(JOB ITEM) Output, word for word, every line from the line with "handle empty location" through the final line of the data below.

[Extracted records]
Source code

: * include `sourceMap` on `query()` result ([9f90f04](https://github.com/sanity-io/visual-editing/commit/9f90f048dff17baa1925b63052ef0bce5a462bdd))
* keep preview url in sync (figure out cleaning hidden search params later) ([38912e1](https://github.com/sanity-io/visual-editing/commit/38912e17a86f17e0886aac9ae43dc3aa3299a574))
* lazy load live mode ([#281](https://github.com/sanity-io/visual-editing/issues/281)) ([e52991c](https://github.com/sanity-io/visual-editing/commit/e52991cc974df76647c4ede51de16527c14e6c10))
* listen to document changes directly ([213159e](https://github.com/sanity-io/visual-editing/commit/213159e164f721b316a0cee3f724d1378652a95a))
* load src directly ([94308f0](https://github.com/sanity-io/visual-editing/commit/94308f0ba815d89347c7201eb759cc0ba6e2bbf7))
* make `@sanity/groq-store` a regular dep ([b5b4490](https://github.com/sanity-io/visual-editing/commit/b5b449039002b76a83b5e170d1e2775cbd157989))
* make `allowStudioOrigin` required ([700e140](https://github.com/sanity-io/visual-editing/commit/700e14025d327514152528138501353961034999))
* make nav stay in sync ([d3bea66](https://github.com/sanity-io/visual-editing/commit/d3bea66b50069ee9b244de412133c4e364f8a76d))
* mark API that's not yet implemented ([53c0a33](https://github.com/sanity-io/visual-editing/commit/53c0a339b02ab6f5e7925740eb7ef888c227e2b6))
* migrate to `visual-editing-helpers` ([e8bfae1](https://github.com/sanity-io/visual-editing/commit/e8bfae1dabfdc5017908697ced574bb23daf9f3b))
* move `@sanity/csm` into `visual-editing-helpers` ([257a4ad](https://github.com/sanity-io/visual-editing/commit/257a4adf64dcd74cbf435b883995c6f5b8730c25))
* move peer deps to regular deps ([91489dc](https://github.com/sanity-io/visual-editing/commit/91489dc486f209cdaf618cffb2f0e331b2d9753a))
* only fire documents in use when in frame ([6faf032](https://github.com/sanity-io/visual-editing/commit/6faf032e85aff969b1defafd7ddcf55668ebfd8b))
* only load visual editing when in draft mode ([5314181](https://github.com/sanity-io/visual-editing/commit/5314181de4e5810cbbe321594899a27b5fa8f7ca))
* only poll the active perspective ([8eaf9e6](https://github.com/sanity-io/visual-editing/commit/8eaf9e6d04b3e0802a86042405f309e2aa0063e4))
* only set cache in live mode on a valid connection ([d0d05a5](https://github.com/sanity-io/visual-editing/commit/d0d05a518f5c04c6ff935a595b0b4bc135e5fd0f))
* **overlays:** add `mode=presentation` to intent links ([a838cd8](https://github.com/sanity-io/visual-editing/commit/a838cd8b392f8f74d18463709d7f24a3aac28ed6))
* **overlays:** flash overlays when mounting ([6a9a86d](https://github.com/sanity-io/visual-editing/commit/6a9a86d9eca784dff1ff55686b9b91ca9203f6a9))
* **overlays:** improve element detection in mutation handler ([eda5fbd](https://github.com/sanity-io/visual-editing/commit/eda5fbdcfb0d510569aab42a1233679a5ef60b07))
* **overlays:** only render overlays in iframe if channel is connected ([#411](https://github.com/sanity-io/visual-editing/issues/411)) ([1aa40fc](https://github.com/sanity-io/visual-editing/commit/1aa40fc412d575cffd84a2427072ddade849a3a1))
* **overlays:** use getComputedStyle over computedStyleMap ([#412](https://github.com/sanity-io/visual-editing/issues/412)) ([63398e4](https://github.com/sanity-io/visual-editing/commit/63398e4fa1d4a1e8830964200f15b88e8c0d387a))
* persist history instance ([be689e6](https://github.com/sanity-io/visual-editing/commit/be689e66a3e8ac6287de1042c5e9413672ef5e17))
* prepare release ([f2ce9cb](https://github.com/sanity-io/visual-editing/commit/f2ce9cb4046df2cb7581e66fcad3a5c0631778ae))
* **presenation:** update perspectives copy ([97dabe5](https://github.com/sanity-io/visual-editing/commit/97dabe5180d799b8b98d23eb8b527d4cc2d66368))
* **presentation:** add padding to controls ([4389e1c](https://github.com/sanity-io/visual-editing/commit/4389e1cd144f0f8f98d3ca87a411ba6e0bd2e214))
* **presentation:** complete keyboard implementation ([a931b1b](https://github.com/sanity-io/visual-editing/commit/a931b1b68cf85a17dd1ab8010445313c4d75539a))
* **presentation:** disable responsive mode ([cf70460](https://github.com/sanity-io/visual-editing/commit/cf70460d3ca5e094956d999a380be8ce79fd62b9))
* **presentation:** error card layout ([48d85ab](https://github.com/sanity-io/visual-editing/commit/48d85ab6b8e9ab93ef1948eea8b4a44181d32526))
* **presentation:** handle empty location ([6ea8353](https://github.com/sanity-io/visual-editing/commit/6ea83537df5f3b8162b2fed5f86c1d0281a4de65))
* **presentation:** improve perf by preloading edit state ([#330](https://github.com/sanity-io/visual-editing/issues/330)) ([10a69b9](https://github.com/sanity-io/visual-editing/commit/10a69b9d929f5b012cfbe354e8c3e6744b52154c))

(RESULT OF THE EXERCISE)
* **presentation:** handle empty location ([6ea8353](https://github.com/sanity-io/visual-editing/commit/6ea83537df5f3b8162b2fed5f86c1d0281a4de65))
* **presentation:** improve perf by preloading edit state ([#330](https://github.com/sanity-io/visual-editing/issues/330)) ([10a69b9](https://github.com/sanity-io/visual-editing/commit/10a69b9d929f5b012cfbe354e8c3e6744b52154c))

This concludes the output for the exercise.